I am now a young person at a crossroads – one with no certain route, one that can always be found again or adjusted, one that implies many homes, families, pasts, futures. Vermont is where my song started, but these things have a way of meandering. Singing has given me some semblance of a philosophy but if life was my father, it’s got me sitting on the sofa right now, asking, “So, what’s the song taught you so far, and where will you take it now?” I’m trying to take in the songs and histories I’ve stumbled across, chew the melodies over until I’ve refined my own version.
I first came upon The Art of the Rural during one of those late-night strings of Google searches, the kind college students can spend hours on as they dream of Real Life After College. I scrolled through pieces addressing new approaches to rural issues, the bolstering of small communities, and respectful portraits of people still holding onto knowledge given to them by those before. While each piece was beautifully concise and attentive, equally complete was the overall collection of vivid, honest accounts of rural life.

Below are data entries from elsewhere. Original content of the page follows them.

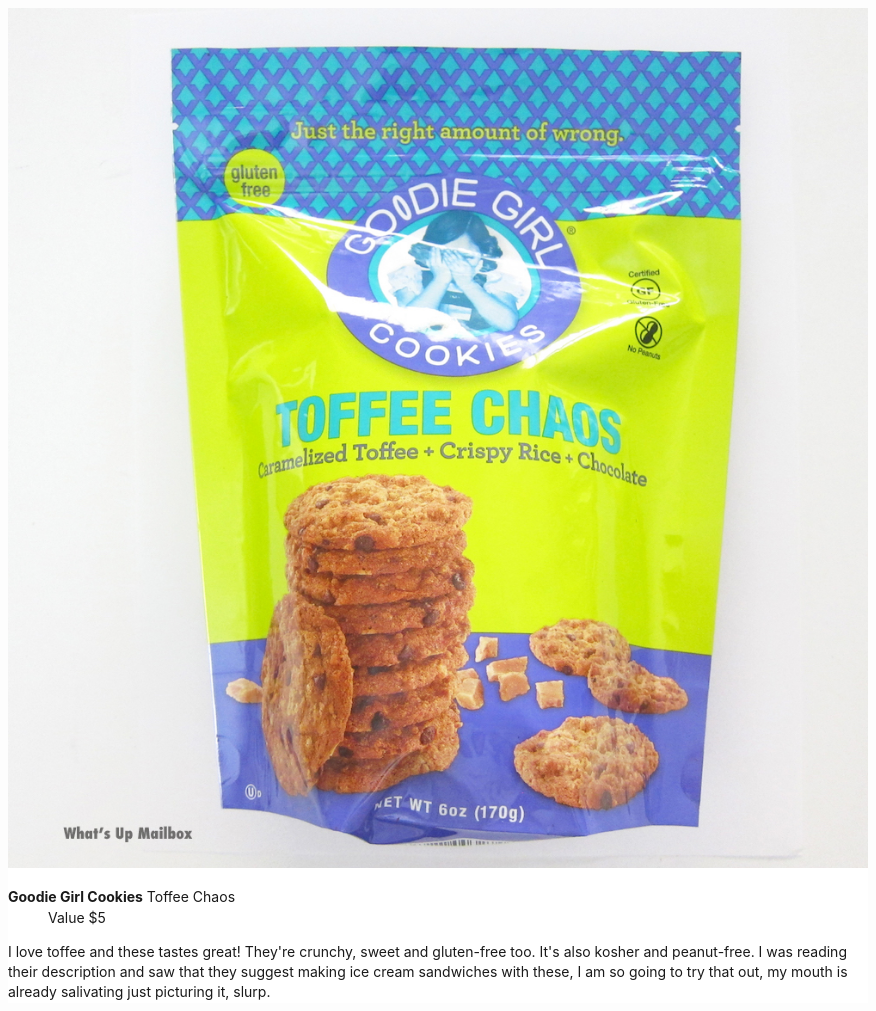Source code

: <img src="/images/PopsugarMar2016GoodieGirlCookiesToffeeChaos.jpg" border="0" style="border:none;max-width:100%;" />
</a></center>

<DL>
<DT><b>Goodie Girl Cookies</b> Toffee Chaos</DT>
<DD>Value $5</DD>
</DL>

<p>I love toffee and these tastes great! They're crunchy, sweet and gluten-free too. It's also kosher and peanut-free. I was reading their description and saw that they suggest making ice cream sandwiches with these, I am so going to try that out, my mouth is already salivating just picturing it, slurp.</p>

My father has taken his time with fixing up our old house, and hasn’t painted for two decades. Instead, he does thumbnail sketches with any old ballpoint pen, miniature outbursts that play with light and shade, shape and angle. I’ll find them on napkins, in newspaper margins, on the backs of unopened bank statements. He calls them his sketches, saying that in an ideal world, they’re full-sized paintings. He likes to imagine, he says, what happens to the rhythm of an image when you alter the perimeter; certain contexts have smoother or slower rhythms than others. His thumbnail sketches are thoughts and themes translated into measurement, stretched or pushed into a new frame: studies in reconsideration.
Study is from the Latin studium, meaning “application,” and, originally, “eagerness.” This is of studere, “to be diligent” and “to be pressing forward,” of Proto-Indo-European, *(s)teu-, “to push, stick, knock, beat.” The noun form for “application of the mind to the acquisition of knowledge” is from 1300.
My father’s splashing of concept onto paper, and his pushing and pulling of parameters, is what passion is, what a life is for. As I sit on the sofa and try to take in my singing experiences, I know that while their meanings are ambiguous – whether they’re good, or bad, and why – I have to put them into whatever roughly coherent form I can. My installments with The Art of Rural will be my attempt to push these themes around, stick them into different contexts, knock and beat them until they’re good and worn in, proven that they’re the stuff I can put my trust in.